▶ _Work to complete_
Give back each line of the listing below that contains the string "boutique".

:: The input

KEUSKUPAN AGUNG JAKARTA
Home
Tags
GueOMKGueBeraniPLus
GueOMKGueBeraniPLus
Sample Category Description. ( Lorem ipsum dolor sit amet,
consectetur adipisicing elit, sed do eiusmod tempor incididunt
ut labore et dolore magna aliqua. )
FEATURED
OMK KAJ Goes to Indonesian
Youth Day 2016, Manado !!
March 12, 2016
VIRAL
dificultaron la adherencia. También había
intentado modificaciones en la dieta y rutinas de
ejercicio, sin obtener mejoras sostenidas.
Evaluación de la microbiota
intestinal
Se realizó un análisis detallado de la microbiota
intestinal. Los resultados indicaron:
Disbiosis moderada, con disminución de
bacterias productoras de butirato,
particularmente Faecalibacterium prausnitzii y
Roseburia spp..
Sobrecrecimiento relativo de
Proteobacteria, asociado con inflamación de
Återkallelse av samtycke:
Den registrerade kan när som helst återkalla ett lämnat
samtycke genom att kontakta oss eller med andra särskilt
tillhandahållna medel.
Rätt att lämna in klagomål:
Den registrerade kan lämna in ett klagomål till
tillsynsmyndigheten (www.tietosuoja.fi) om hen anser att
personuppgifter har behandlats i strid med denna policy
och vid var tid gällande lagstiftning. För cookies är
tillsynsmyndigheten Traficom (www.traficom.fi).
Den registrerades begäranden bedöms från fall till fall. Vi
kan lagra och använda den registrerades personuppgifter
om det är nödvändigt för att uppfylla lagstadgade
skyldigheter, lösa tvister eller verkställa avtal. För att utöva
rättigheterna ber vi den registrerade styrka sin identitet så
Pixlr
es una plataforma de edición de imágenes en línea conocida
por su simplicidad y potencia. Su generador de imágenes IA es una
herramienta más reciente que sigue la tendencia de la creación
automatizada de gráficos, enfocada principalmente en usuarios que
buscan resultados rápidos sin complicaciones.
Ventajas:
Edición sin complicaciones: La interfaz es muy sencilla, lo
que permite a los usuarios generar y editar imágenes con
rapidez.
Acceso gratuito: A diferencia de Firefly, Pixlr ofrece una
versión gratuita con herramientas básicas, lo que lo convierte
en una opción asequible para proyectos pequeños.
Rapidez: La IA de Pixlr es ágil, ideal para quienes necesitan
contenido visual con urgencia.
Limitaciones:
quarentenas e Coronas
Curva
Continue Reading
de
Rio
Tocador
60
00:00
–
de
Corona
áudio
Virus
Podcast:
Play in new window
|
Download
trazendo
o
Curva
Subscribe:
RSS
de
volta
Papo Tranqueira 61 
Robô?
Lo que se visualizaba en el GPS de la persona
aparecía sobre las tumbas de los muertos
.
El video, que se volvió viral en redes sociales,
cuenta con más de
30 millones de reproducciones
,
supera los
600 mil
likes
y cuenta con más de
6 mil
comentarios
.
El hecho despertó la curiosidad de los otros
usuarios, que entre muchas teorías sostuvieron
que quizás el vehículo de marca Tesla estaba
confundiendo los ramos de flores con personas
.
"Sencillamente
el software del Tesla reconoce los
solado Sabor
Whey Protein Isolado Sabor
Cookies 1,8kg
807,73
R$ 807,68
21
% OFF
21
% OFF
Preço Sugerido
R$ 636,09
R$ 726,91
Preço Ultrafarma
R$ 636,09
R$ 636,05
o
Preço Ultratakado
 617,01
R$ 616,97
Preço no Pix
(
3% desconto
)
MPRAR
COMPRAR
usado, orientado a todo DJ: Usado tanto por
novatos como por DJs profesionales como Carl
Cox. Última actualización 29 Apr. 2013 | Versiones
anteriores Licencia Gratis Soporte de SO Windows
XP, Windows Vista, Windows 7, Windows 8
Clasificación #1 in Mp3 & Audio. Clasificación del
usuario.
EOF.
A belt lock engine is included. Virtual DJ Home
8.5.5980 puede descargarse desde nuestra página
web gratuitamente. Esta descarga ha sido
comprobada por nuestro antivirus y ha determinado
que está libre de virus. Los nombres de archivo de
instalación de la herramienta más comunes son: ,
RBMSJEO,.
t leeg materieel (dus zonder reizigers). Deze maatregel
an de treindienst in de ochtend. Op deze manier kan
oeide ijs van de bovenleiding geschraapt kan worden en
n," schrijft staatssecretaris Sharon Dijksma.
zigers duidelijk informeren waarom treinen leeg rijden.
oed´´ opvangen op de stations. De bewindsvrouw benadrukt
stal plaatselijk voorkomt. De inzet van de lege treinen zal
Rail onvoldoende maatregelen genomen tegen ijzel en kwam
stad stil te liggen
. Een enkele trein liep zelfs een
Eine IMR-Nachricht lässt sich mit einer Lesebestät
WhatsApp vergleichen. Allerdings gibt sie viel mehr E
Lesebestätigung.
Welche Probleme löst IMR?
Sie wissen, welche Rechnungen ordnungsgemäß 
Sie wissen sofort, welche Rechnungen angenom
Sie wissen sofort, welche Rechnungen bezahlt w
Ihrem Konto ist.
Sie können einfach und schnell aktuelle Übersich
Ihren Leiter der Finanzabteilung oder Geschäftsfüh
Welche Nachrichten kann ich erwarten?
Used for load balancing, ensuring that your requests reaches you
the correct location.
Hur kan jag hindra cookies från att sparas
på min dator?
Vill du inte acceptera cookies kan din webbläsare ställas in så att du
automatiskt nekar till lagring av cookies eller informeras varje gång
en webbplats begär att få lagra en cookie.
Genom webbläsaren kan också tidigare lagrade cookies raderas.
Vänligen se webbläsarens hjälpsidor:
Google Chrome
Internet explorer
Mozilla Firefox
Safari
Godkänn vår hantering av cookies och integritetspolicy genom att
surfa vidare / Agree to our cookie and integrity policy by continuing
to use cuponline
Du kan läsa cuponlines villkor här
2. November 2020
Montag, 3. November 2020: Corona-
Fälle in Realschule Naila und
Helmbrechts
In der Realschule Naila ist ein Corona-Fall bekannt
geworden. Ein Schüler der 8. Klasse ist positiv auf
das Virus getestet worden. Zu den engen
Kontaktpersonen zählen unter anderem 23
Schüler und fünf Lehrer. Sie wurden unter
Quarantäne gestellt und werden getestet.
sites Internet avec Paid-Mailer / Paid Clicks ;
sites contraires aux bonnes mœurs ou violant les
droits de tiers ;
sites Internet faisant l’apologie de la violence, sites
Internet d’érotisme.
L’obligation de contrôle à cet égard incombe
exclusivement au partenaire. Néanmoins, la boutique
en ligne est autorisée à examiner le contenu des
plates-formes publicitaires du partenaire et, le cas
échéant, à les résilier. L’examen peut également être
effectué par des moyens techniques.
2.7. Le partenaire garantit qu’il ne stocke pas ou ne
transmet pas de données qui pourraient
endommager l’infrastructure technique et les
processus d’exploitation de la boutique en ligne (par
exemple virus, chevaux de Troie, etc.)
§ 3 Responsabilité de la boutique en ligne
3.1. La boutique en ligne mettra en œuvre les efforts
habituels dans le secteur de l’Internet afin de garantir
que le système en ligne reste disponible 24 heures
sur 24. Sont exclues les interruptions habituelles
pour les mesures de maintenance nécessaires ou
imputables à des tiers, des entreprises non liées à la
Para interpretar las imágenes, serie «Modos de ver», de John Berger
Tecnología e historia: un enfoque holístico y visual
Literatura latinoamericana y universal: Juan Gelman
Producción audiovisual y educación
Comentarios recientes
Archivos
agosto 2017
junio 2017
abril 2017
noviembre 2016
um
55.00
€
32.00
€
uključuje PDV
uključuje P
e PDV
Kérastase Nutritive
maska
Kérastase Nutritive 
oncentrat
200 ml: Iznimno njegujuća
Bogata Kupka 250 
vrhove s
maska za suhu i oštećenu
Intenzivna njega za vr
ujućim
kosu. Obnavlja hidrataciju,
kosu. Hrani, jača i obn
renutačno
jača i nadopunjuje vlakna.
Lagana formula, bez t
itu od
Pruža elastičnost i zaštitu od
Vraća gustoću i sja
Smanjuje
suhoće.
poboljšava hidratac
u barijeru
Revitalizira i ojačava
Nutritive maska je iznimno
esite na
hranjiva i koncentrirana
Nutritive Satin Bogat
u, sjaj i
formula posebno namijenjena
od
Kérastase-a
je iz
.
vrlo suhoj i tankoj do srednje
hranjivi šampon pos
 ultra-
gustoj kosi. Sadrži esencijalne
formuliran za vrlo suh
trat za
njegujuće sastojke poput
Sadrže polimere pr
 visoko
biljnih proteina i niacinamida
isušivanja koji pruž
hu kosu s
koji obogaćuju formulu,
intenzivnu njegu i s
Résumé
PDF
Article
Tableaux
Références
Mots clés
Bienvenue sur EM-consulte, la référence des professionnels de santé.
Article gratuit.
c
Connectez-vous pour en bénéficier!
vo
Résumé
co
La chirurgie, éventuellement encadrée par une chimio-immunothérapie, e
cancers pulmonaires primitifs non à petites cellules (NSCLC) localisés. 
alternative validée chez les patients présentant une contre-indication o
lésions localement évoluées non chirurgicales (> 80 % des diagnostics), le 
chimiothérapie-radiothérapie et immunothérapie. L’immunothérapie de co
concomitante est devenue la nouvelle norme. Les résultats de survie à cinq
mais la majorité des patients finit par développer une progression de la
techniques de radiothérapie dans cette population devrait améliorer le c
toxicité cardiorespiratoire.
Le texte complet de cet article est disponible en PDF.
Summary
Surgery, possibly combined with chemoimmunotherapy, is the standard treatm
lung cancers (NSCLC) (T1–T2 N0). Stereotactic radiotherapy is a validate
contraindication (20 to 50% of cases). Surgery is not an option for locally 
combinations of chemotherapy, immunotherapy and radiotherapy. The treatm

::::

▶ _Written response_
exclusivement au partenaire. Néanmoins, la boutique
processus d’exploitation de la boutique en ligne (par
§ 3 Responsabilité de la boutique en ligne
3.1. La boutique en ligne mettra en œuvre les efforts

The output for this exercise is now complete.